Although these two publication projects are well under way, academic publishing of course takes time. It was thus very important for me to be able to return to Peru this year with the support of the Wenner-Gren Foundation to begin to share the results of this project with academic and regional audiences there. The Engaged Anthropology Grant allowed me to fly from San Francisco to Lima to present color photographs and prints of the watercolor illustrations of the murals that my project created to scholars and officials in the Ministerio de Cultura, the Pontificia Universidad Católica del Perú, the municipal Museo de Arte de Lima, and the Museo Larco. Each of these presentations began a series of conversations that continue to bear fruit as we think collaboratively about how best to exhibit the results of this project in Peru in the near future and how to plan for the future preservation of the site.
From Lima I then traveled north six hours to the city of Casma, where the archaeological collections from our project are stored in the Museo Regional “Max Uhle” at the site of Sechín. There I was again able to present photographs and images produced by my project to the museum director. The Engaged Anthropology Grant also permitted me to support the museum and other archaeologists working in the region of Ancash by funding the construction of a new storeroom for collections on the grounds of the museum. Secure storage space is at a premium at this small regional museum, as at many others. The new space will be a real benefit to the museum and to other research projects working in the region.
Also while in Casma I was able to assess the conditions of the packaging and storage of our collections to ensure their long-term preservation. I took the opportunity to perform some conservation work on the feathered shield we discovered at Pañamarca in 2010. This work consisted primarily in rehousing the shield in a sturdy archival box and with acid-free paper that I brought with me from the United States. I also installed a temperature and humidity monitor within the storeroom. During this museum stay I selected carbon samples from our collections and began the process of requesting government permission to export them to the United States for radiocarbon dating. That process was completed in November and the samples are presently on their way to the laboratory for testing.
Traveling further north from Casma to Trujillo, I continued my series of meetings with archaeologists and conservators working in the area, including some members of my own project whom I had not seen in nearly four years. The culminating moment of this two-week visit to Peru was a public, Spanish-language, lecture that I gave to a standing room only audience on a Friday evening at the Museo de Arqueología, Antropología e Historia of the Universidad Nacional de Trujillo. It was a tremendous honor to be given this forum to share the results of our intensive research project with colleagues, with anthropology and archaeology students, and with the community of Trujillo.

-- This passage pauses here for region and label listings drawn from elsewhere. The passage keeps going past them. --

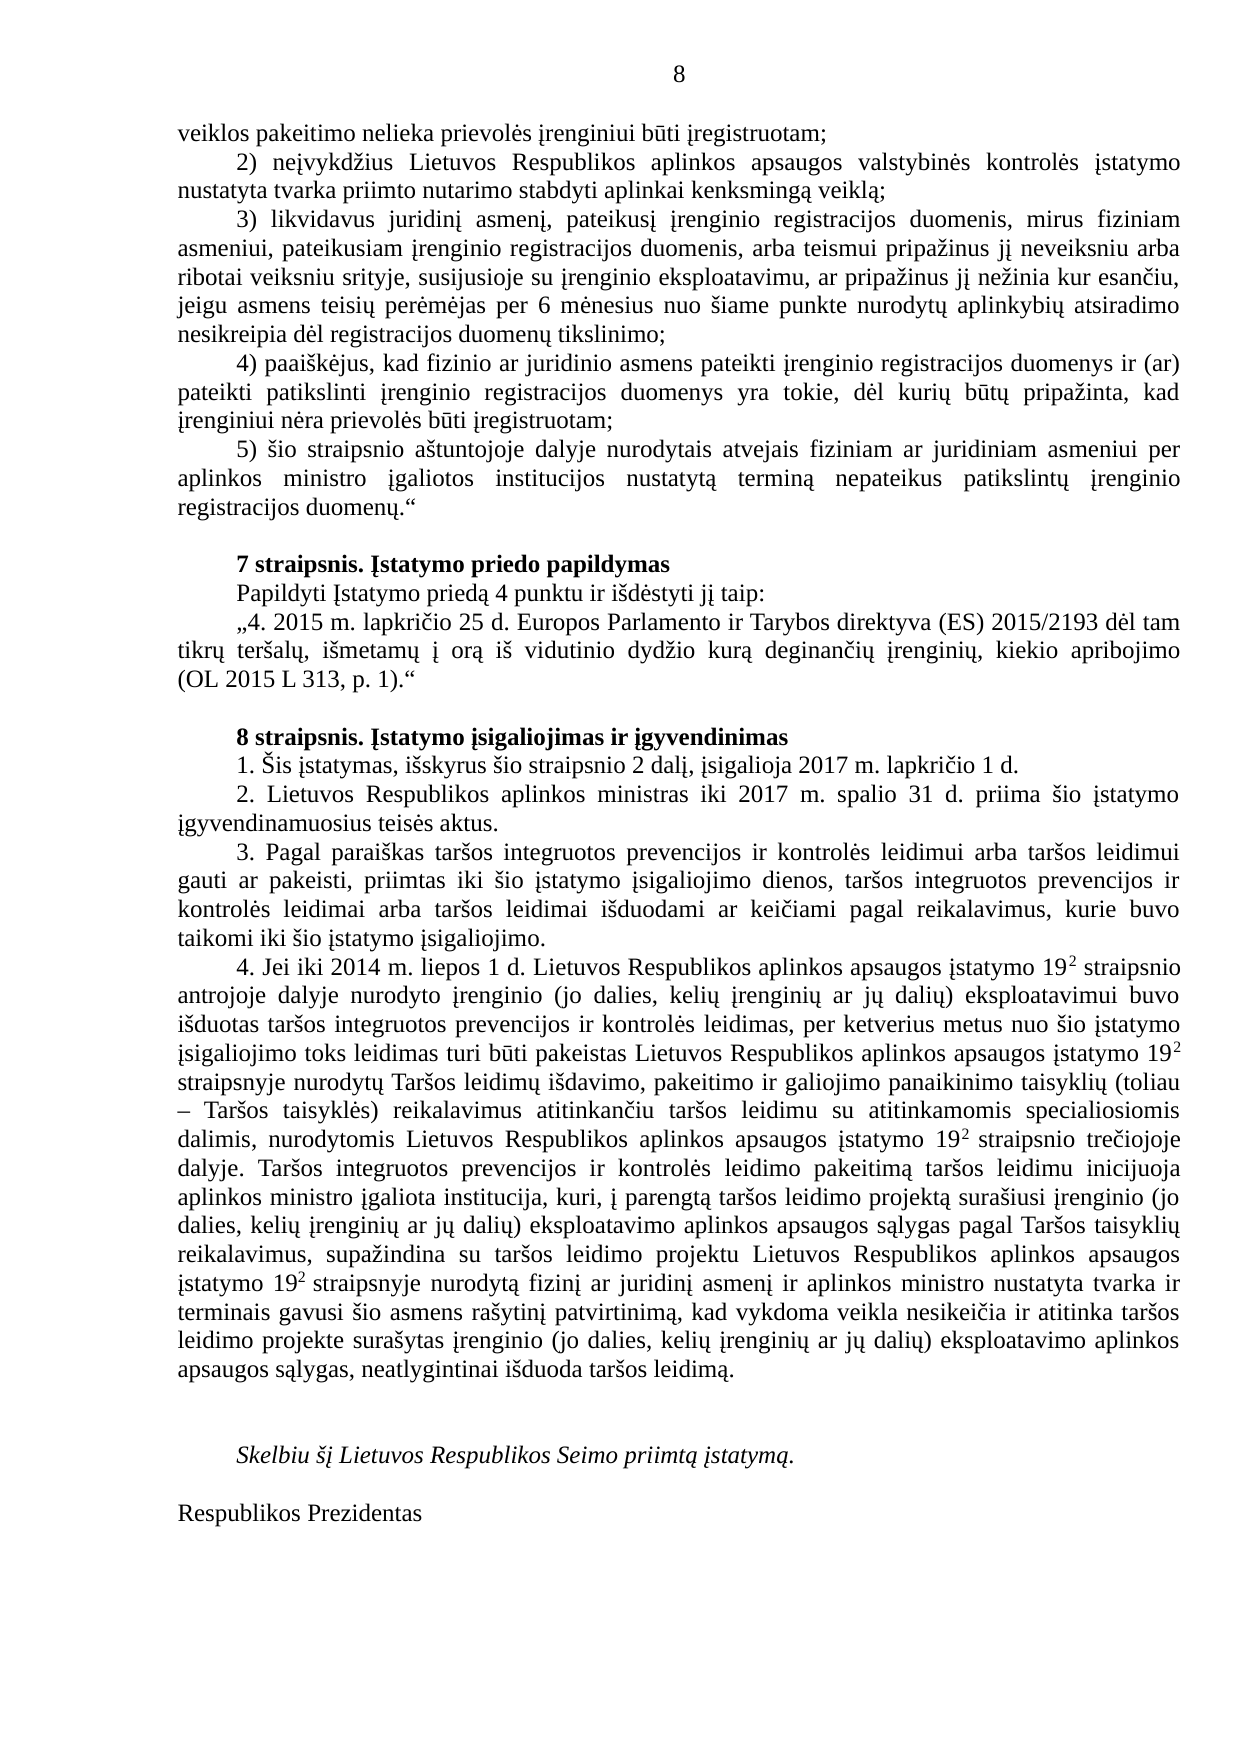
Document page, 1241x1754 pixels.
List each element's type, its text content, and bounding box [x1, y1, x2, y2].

text 1. Šis įstatymas, išskyrus šio straipsnio 2 dalį, įsigalioja 2017 m. lapkričio 1 d. [177, 751, 1181, 779]
text 2) neįvykdžius Lietuvos Respublikos aplinkos apsaugos valstybinės kontrolės įstatymo nustatyta tvarka priimto nutarimo stabdyti aplinkai kenksmingą veiklą; [177, 147, 1181, 204]
text 5) šio straipsnio aštuntojoje dalyje nurodytais atvejais fiziniam ar juridiniam asmeniui per aplinkos ministro įgaliotos institucijos nustatytą terminą nepateikus patikslintų įrenginio registracijos duomenų.“ [177, 434, 1181, 521]
text Respublikos Prezidentas [177, 1498, 1181, 1527]
text veiklos pakeitimo nelieka prievolės įrenginiui būti įregistruotam; [177, 118, 1181, 147]
text 4. Jei iki 2014 m. liepos 1 d. Lietuvos Respublikos aplinkos apsaugos įstatymo 192 straipsnio antrojoje dalyje nurodyto įrenginio (jo dalies, kelių įrenginių ar jų dalių) eksploatavimui buvo išduotas taršos integruotos prevencijos ir kontrolės leidimas, per ketverius metus nuo šio įstatymo įsigaliojimo toks leidimas turi būti pakeistas Lietuvos Respublikos aplinkos apsaugos įstatymo 192 straipsnyje nurodytų Taršos leidimų išdavimo, pakeitimo ir galiojimo panaikinimo taisyklių (toliau – Taršos taisyklės) reikalavimus atitinkančiu taršos leidimu su atitinkamomis specialiosiomis dalimis, nurodytomis Lietuvos Respublikos aplinkos apsaugos įstatymo 192 straipsnio trečiojoje dalyje. Taršos integruotos prevencijos ir kontrolės leidimo pakeitimą taršos leidimu inicijuoja aplinkos ministro įgaliota institucija, kuri, į parengtą taršos leidimo projektą surašiusi įrenginio (jo dalies, kelių įrenginių ar jų dalių) eksploatavimo aplinkos apsaugos sąlygas pagal Taršos taisyklių reikalavimus, supažindina su taršos leidimo projektu Lietuvos Respublikos aplinkos apsaugos įstatymo 192 straipsnyje nurodytą fizinį ar juridinį asmenį ir aplinkos ministro nustatyta tvarka ir terminais gavusi šio asmens rašytinį patvirtinimą, kad vykdoma veikla nesikeičia ir atitinka taršos leidimo projekte surašytas įrenginio (jo dalies, kelių įrenginių ar jų dalių) eksploatavimo aplinkos apsaugos sąlygas, neatlygintinai išduoda taršos leidimą. [177, 952, 1181, 1383]
text 7 straipsnis. Įstatymo priedo papildymas [177, 549, 1181, 578]
text 3) likvidavus juridinį asmenį, pateikusį įrenginio registracijos duomenis, mirus fiziniam asmeniui, pateikusiam įrenginio registracijos duomenis, arba teismui pripažinus jį neveiksniu arba ribotai veiksniu srityje, susijusioje su įrenginio eksploatavimu, ar pripažinus jį nežinia kur esančiu, jeigu asmens teisių perėmėjas per 6 mėnesius nuo šiame punkte nurodytų aplinkybių atsiradimo nesikreipia dėl registracijos duomenų tikslinimo; [177, 204, 1181, 348]
text 8 straipsnis. Įstatymo įsigaliojimas ir įgyvendinimas [177, 722, 1181, 751]
text Papildyti Įstatymo priedą 4 punktu ir išdėstyti jį taip: [177, 578, 1181, 607]
text Skelbiu šį Lietuvos Respublikos Seimo priimtą įstatymą. [177, 1441, 1181, 1469]
text 4) paaiškėjus, kad fizinio ar juridinio asmens pateikti įrenginio registracijos duomenys ir (ar) pateikti patikslinti įrenginio registracijos duomenys yra tokie, dėl kurių būtų pripažinta, kad įrenginiui nėra prievolės būti įregistruotam; [177, 348, 1181, 434]
text 2. Lietuvos Respublikos aplinkos ministras iki 2017 m. spalio 31 d. priima šio įstatymo įgyvendinamuosius teisės aktus. [177, 779, 1181, 837]
text 3. Pagal paraiškas taršos integruotos prevencijos ir kontrolės leidimui arba taršos leidimui gauti ar pakeisti, priimtas iki šio įstatymo įsigaliojimo dienos, taršos integruotos prevencijos ir kontrolės leidimai arba taršos leidimai išduodami ar keičiami pagal reikalavimus, kurie buvo taikomi iki šio įstatymo įsigaliojimo. [177, 837, 1181, 952]
text „4. 2015 m. lapkričio 25 d. Europos Parlamento ir Tarybos direktyva (ES) 2015/2193 dėl tam tikrų teršalų, išmetamų į orą iš vidutinio dydžio kurą deginančių įrenginių, kiekio apribojimo (OL 2015 L 313, p. 1).“ [177, 607, 1181, 693]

I am immensely grateful to the Wenner-Gren Foundation for its support of these activities and continued conversations about this research with Peruvian colleagues and stakeholders. These conversations are still ongoing several months later, as we are making new plans for future endeavors, conferences, seminars, and publications. The Engaged Anthropology Grant gave me the opportunity to cultivate these relationships, which are essential to research and to our common mission to discover and make known as much as we can about the ancient American past and the cultural and artistic traditions of its people.